I have been chronically uninterested in psychological studies based on random surveys. It has seemed to me to be a losing proposition to ask a random sampling of people what they think. It seems obvious to me that most people do not think. Rather, they rely on prepackaged belief systems to make sense of their own existence.
I could not help but be interested, however, in this recent article in The New York Times describing a study that suggests that people get happier as they get older.
Happiness May Come With Age, Study Says - NYTimes.com
It suggests that people peek out in their unhappiness with themselves in their early 50's and then get happier and happier as they get older. . .until in their early 80's people are generally happier than they were even when they were 18.
“It’s a very encouraging fact that we can expect to be happier in our early 80s than we were in our 20s,” he [Andrew J. Oswald, a professor of psychology at Warwick Business School in England] said. “And it’s not being driven predominantly by things that happen in life. It’s something very deep and quite human that seems to be driving this.”
Dr. [Arthur A.] Stone, who is a professor of psychology at the State University of New York at Stony Brook, said that the findings raised questions that needed more study. “These results say there are distinctive patterns here,” he said, “and it’s worth some research effort to try to figure out what’s going on. Why at age 50 does something seem to start to change?”
And the point is that they start to change for the better.
Somewhere some weeks ago in an entry that I cannot locate, I waxed rhapsodic about how happy I am being old. I expressed the hope that if I can avoid injury or illness, I could enjoy another ten great years before being old starts to become less fun. This damned article has me optimistic that I might be able to extend that period.

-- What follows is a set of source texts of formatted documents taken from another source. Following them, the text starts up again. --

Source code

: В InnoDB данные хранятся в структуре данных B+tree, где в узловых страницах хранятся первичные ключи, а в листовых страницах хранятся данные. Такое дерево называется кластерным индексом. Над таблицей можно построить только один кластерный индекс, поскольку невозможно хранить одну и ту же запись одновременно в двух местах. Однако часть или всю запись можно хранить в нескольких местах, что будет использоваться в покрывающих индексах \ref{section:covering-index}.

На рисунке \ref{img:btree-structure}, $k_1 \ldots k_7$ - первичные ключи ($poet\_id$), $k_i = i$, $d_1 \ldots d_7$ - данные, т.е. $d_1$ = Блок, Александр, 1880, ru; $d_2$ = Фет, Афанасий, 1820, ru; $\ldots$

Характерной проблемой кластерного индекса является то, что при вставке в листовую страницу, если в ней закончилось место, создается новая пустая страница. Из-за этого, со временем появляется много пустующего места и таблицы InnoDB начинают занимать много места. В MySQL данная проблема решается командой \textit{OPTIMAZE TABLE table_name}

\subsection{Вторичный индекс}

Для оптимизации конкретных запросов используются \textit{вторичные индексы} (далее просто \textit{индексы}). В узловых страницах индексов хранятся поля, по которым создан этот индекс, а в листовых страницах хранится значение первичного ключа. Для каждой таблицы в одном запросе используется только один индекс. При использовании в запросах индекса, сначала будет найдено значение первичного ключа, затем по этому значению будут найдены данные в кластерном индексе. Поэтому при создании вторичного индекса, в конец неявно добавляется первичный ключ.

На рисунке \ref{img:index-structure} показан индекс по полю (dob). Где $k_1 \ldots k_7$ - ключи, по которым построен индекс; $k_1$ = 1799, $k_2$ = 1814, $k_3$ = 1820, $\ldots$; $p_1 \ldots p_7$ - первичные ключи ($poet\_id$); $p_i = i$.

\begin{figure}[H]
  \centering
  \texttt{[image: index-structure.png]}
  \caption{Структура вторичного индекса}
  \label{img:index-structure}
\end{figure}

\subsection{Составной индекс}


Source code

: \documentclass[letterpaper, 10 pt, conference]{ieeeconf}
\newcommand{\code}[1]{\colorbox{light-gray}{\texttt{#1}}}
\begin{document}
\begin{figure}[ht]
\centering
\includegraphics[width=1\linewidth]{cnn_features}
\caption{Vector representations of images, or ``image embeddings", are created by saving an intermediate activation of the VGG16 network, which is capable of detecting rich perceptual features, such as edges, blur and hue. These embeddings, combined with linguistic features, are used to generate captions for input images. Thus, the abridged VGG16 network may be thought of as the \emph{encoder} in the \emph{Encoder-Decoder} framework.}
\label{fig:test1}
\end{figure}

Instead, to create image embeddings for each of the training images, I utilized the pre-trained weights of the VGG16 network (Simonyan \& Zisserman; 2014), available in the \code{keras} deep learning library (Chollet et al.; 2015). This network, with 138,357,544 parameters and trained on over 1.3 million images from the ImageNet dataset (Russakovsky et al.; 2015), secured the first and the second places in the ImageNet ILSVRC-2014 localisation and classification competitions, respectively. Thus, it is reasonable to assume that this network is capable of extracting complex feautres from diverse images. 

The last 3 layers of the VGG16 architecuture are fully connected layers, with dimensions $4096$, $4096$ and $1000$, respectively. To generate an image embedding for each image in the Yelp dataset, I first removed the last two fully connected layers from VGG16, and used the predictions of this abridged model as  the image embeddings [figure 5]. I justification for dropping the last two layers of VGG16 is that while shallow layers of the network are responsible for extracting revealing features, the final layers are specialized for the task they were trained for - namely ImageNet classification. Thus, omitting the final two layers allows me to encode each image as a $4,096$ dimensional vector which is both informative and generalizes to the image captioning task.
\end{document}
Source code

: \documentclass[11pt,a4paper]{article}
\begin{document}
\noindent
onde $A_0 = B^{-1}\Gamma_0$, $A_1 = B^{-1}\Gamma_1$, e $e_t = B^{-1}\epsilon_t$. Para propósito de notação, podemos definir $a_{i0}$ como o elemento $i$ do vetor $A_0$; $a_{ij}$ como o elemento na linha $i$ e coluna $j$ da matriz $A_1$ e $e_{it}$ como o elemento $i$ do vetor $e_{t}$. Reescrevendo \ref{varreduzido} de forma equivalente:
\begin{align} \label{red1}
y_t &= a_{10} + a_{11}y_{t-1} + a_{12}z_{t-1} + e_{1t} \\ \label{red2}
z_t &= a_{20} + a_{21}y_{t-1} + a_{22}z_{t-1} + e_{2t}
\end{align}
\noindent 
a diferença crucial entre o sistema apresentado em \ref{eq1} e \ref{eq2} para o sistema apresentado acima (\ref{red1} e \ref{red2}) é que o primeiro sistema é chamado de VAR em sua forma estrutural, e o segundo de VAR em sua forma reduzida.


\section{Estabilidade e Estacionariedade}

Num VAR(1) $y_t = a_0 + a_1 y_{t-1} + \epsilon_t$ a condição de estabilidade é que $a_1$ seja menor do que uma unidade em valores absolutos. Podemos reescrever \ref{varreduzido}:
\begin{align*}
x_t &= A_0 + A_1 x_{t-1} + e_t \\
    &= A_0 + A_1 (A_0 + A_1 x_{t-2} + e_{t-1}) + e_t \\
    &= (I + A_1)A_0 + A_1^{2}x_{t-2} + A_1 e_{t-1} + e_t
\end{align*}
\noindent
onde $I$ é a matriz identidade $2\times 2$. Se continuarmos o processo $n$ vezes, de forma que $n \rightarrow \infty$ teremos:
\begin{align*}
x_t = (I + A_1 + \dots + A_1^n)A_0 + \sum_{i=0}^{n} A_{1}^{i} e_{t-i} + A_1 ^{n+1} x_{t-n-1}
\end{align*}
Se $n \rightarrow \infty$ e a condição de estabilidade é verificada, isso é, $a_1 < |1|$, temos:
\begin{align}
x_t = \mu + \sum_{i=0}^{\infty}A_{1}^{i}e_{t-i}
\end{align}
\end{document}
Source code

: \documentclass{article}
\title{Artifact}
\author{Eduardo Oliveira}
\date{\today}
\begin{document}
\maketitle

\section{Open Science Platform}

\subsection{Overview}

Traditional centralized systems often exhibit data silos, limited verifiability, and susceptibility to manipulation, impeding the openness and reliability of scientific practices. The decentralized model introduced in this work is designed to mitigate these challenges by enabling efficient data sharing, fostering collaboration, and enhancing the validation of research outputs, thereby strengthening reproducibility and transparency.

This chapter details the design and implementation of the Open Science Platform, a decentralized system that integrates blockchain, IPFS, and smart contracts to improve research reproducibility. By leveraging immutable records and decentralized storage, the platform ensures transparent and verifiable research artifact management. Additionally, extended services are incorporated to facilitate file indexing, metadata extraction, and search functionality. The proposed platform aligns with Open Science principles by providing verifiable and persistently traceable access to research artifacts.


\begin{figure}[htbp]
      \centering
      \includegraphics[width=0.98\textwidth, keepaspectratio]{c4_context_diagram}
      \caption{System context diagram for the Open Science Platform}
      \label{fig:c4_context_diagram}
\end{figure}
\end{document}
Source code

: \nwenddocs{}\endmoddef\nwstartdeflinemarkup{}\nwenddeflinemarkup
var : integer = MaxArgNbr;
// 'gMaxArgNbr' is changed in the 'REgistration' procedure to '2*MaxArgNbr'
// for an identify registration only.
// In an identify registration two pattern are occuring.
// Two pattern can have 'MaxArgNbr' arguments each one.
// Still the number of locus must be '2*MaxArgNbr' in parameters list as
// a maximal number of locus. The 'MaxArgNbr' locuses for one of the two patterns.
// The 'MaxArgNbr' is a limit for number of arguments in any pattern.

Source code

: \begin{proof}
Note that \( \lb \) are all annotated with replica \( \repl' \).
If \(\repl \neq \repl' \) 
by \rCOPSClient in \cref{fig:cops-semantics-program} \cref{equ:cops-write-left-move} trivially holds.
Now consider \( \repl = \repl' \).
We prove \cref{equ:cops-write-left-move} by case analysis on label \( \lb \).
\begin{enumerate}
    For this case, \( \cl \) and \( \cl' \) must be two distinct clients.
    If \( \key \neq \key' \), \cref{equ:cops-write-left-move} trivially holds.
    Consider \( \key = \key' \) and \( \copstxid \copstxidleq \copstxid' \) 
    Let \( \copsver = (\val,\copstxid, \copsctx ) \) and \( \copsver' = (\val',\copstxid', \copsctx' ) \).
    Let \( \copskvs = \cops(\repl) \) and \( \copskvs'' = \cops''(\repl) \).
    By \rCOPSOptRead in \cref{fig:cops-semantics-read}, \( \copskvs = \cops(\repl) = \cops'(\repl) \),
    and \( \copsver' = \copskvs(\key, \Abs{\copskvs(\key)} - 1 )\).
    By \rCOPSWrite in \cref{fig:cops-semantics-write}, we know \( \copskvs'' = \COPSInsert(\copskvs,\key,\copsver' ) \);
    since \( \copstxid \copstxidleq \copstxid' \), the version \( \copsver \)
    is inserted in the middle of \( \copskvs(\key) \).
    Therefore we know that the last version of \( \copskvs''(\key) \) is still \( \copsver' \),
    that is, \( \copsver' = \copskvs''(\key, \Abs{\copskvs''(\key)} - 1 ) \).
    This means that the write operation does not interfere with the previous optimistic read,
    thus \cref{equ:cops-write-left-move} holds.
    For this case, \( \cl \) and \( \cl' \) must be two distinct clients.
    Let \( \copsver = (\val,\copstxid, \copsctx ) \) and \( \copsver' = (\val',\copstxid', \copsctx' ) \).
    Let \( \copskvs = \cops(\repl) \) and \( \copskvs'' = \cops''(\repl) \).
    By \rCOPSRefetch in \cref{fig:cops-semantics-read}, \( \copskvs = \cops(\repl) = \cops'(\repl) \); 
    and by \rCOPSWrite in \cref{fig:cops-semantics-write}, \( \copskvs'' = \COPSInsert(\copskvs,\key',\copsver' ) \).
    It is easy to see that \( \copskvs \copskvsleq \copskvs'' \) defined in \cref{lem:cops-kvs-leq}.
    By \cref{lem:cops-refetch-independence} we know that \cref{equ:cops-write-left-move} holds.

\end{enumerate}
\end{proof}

In any event my body seems to be working well still. I am back in the gym regularly. I did not lose too much during the layoff because of all the walking and now the bike riding again, which I have so much enjoyed all through life, even when I occasionally fell off the bicycle as a result of overindulgence. But there is no way for me to maintain any real upper body strength without going to the gym. So there is one more comeback in progress there.
Emotionally—notwithstanding the fact that this entry references an article from The New York Times--I try to follow Thoreau's advice and refrain from reading newspapers. Or watching television news, which I am sure would have left Thoreau appalled.
I suppose I am fatalistic, but it is clear that we are at the end of an historical period marked by a worldwide economy based upon continued growth of consumerism. I cannot do anything about that nor do I wish to. If we are lucky, the species will survive albeit in much smaller numbers. Those survivors are going to have to find some totem through which to give meaning to their own existence other than consumer goods. Then perhaps the planet can clean itself and right itself with our species still around. I am happy with that state of affairs, and there is nothing being reported on in the newspapers or television news that will change it.
From a more local perspective, it must be obvious to anyone who has read more than a couple of my entries here that I enjoy Mexico immensely. I love it here. I recognize that Mexico in its current state of instability could be my undoing in one way or another. Still, if you love something, you accept the risks involved. After all, life itself is one big risk.
But now I find, thanks to this study, that my happiness may simply be a result of a change in my brain chemistry that has resulted from growing old.
You know what? I am perfectly fine with that, too.